Letter unclear

This is in response to Darrel Rizzo’s letter of March 5. Ahh—where shall I start? I shall skip grammar given my own imperfections along those lines and start with a rather curious statement, the purpose of which confuses me. “We possess the ability to literally almost feed the entire planet (but who knows how long if those curious weather patterns and ozone layer holes continue to deplete America’s water table.)”

While this letter seems to be a “bash the government” letter, I am not sure how this sentence fits in. Is he bashing the environmentalists? Droughts and overpopulation have most definitely dropped water tables in some parts of the country, but droughts are hardly a “curious weather pattern.” Furthermore, not only is there no hole in the ozone layer above the United States, I can’t imagine how more ultraviolet light will affect water tables (though extra UV will cause damage to crops). Perhaps this is an example of Darrel’s fine sarcastic wit that goes over my head.

He goes on to complain that Japan has become a major industrial power, taking away our markets and using us as a market. Well, had the American auto industry noticed that the VW Bug sold extremely well in the 60s and 70s or that OPEC had hiked prices, they might have started designing and building quality low gas mileage cars instead of fighting tooth and nail against mileage requirements and had U.S. steel companies kept their plants modern.

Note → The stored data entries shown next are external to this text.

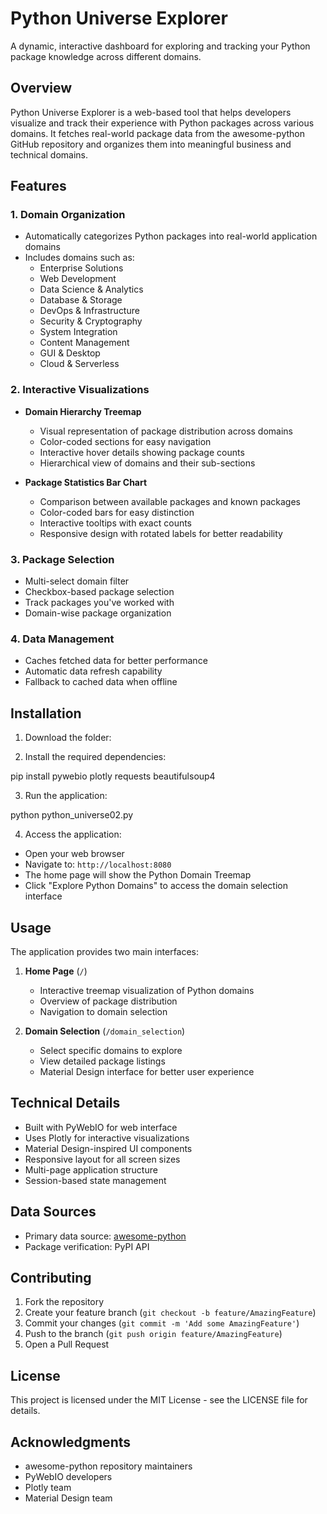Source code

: # Python Universe Explorer

A dynamic, interactive dashboard for exploring and tracking your Python package knowledge across different domains.

## Overview

Python Universe Explorer is a web-based tool that helps developers visualize and track their experience with Python packages across various domains. It fetches real-world package data from the awesome-python GitHub repository and organizes them into meaningful business and technical domains.

## Features

### 1. Domain Organization
- Automatically categorizes Python packages into real-world application domains
- Includes domains such as:
  - Enterprise Solutions
  - Web Development
  - Data Science & Analytics
  - Database & Storage
  - DevOps & Infrastructure
  - Security & Cryptography
  - System Integration
  - Content Management
  - GUI & Desktop
  - Cloud & Serverless

### 2. Interactive Visualizations
- **Domain Hierarchy Treemap**
  - Visual representation of package distribution across domains
  - Color-coded sections for easy navigation
  - Interactive hover details showing package counts
  - Hierarchical view of domains and their sub-sections

- **Package Statistics Bar Chart**
  - Comparison between available packages and known packages
  - Color-coded bars for easy distinction
  - Interactive tooltips with exact counts
  - Responsive design with rotated labels for better readability

### 3. Package Selection
- Multi-select domain filter
- Checkbox-based package selection
- Track packages you've worked with
- Domain-wise package organization

### 4. Data Management
- Caches fetched data for better performance
- Automatic data refresh capability
- Fallback to cached data when offline

## Installation

1. Download the folder:

2. Install the required dependencies:

pip install pywebio plotly requests beautifulsoup4

3. Run the application:

python python_universe02.py

4. Access the application:
- Open your web browser
- Navigate to: `http://localhost:8080`
- The home page will show the Python Domain Treemap
- Click "Explore Python Domains" to access the domain selection interface

## Usage

The application provides two main interfaces:

1. **Home Page** (`/`)
   - Interactive treemap visualization of Python domains
   - Overview of package distribution
   - Navigation to domain selection

2. **Domain Selection** (`/domain_selection`)
   - Select specific domains to explore
   - View detailed package listings
   - Material Design interface for better user experience

## Technical Details

- Built with PyWebIO for web interface
- Uses Plotly for interactive visualizations
- Material Design-inspired UI components
- Responsive layout for all screen sizes
- Multi-page application structure
- Session-based state management

## Data Sources

- Primary data source: [awesome-python](https://github.com/vinta/awesome-python)
- Package verification: PyPI API

## Contributing

1. Fork the repository
2. Create your feature branch (`git checkout -b feature/AmazingFeature`)
3. Commit your changes (`git commit -m 'Add some AmazingFeature'`)
4. Push to the branch (`git push origin feature/AmazingFeature`)
5. Open a Pull Request

## License

This project is licensed under the MIT License - see the LICENSE file for details.

## Acknowledgments

- awesome-python repository maintainers
- PyWebIO developers
- Plotly team
- Material Design team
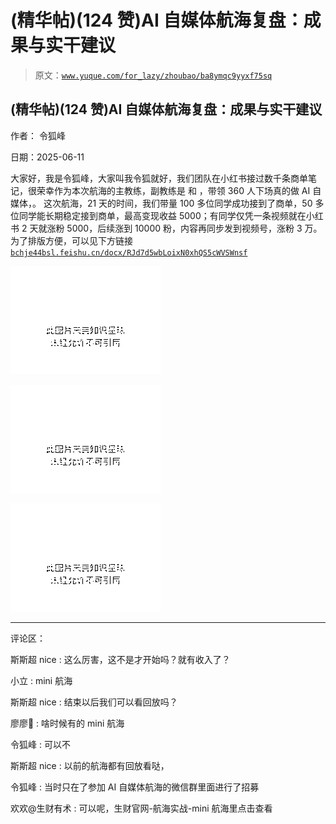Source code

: # (精华帖)(124 赞)AI 自媒体航海复盘：成果与实干建议

> 原文：[`www.yuque.com/for_lazy/zhoubao/ba8ymqc9yyxf75sq`](https://www.yuque.com/for_lazy/zhoubao/ba8ymqc9yyxf75sq)

## (精华帖)(124 赞)AI 自媒体航海复盘：成果与实干建议

作者： 令狐峰

日期：2025-06-11

大家好，我是令狐峰，大家叫我令狐就好，我们团队在小红书接过数千条商单笔记，很荣幸作为本次航海的主教练，副教练是 和 ，带领 360 人下场真的做 AI 自媒体，。
这次航海，21 天的时间，我们带量 100 多位同学成功接到了商单，50 多位同学能长期稳定接到商单，最高变现收益 5000；有同学仅凭一条视频就在小红书 2 天就涨粉 5000，后续涨到 10000 粉，内容再同步发到视频号，涨粉 3 万。
为了排版方便，可以见下方链接 [`bchje44bsl.feishu.cn/docx/RJd7d5wbLoixN0xhQS5cWVSWnsf`](https://bchje44bsl.feishu.cn/docx/RJd7d5wbLoixN0xhQS5cWVSWnsf)

![](img/147c927245a8a56b94cc8c3d19c1778c.png "None")

![](img/4e041d266f8a8cd86141122381f602cd.png "None")

![](img/00a2e2a434eb3e5eda44faa595d71c17.png "None")

* * *

评论区：

斯斯超 nice : 这么厉害，这不是才开始吗？就有收入了？

小立 : mini 航海

斯斯超 nice : 结束以后我们可以看回放吗？

廖廖🌠 : 啥时候有的 mini 航海

令狐峰 : 可以不

斯斯超 nice : 以前的航海都有回放看哒，

令狐峰 : 当时只在了参加 AI 自媒体航海的微信群里面进行了招募

欢欢@生财有术 : 可以呢，生财官网-航海实战-mini 航海里点击查看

As for how the question “How large would Japanese corporations be if they only sold to their own internal market,” the same question could be raised about U.S. corporations. A number of our government’s “interventions” in Central and South America were heavily influenced by the interests of U.S. corporations.

The narrow selection of politicians he complains about is due in large part to participation in primaries that I believe is below 40 percent.

A minor correction I would like to make is that the U.S. is not lending Israel 10 billion dollars; if Israel stops adding settlements in the occupied territories, the U.S. will guarantee 10 billion dollars worth of loans—a major difference. Whether we should support Israel and if so, under what conditions and how, are all questions that require a whole other letter just to summarize.

Before we start putting “economic efficiency” before everything else, I suggest we remember that Mussolini was well-known for making the trains run on time.

PC in general and Darrel’s arguments about it in specific would each take a letter, so I will finish by pointing out that the Declaration of Independence, not the Constitution, says that the people may, not “are obligated,” under serious circumstances change their government.